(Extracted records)
════════════════════

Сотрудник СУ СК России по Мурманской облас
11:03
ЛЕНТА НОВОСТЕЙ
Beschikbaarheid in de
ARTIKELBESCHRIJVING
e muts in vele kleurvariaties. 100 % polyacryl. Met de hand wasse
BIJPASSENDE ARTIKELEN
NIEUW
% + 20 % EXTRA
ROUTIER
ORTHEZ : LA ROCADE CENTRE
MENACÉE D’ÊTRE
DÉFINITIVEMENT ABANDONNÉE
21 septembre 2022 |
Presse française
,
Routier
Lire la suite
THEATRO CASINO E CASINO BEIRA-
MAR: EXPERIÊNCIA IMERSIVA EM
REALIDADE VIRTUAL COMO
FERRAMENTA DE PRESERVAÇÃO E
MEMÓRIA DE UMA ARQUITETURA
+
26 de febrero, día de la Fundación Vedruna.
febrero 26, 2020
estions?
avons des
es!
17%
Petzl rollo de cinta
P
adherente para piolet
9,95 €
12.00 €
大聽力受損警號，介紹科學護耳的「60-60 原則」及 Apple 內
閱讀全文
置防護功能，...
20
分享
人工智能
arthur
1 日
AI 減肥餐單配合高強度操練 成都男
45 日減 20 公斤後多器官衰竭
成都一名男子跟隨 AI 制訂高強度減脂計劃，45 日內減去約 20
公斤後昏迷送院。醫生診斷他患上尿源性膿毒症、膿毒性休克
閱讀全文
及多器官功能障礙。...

════════════════════

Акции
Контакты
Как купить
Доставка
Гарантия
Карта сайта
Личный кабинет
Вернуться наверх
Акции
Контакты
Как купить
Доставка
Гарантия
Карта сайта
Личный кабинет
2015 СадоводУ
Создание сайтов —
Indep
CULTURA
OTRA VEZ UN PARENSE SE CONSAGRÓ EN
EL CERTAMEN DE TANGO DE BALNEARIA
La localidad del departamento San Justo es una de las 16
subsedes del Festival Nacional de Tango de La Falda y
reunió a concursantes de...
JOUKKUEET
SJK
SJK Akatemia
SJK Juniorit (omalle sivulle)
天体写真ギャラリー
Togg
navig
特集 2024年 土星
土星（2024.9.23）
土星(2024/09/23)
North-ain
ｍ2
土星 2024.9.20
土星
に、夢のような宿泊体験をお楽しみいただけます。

════════════════════

**What to produce:**
Check every line above for the word "febrero" and copy those that have it.

**Expected answer:**
26 de febrero, día de la Fundación Vedruna.
febrero 26, 2020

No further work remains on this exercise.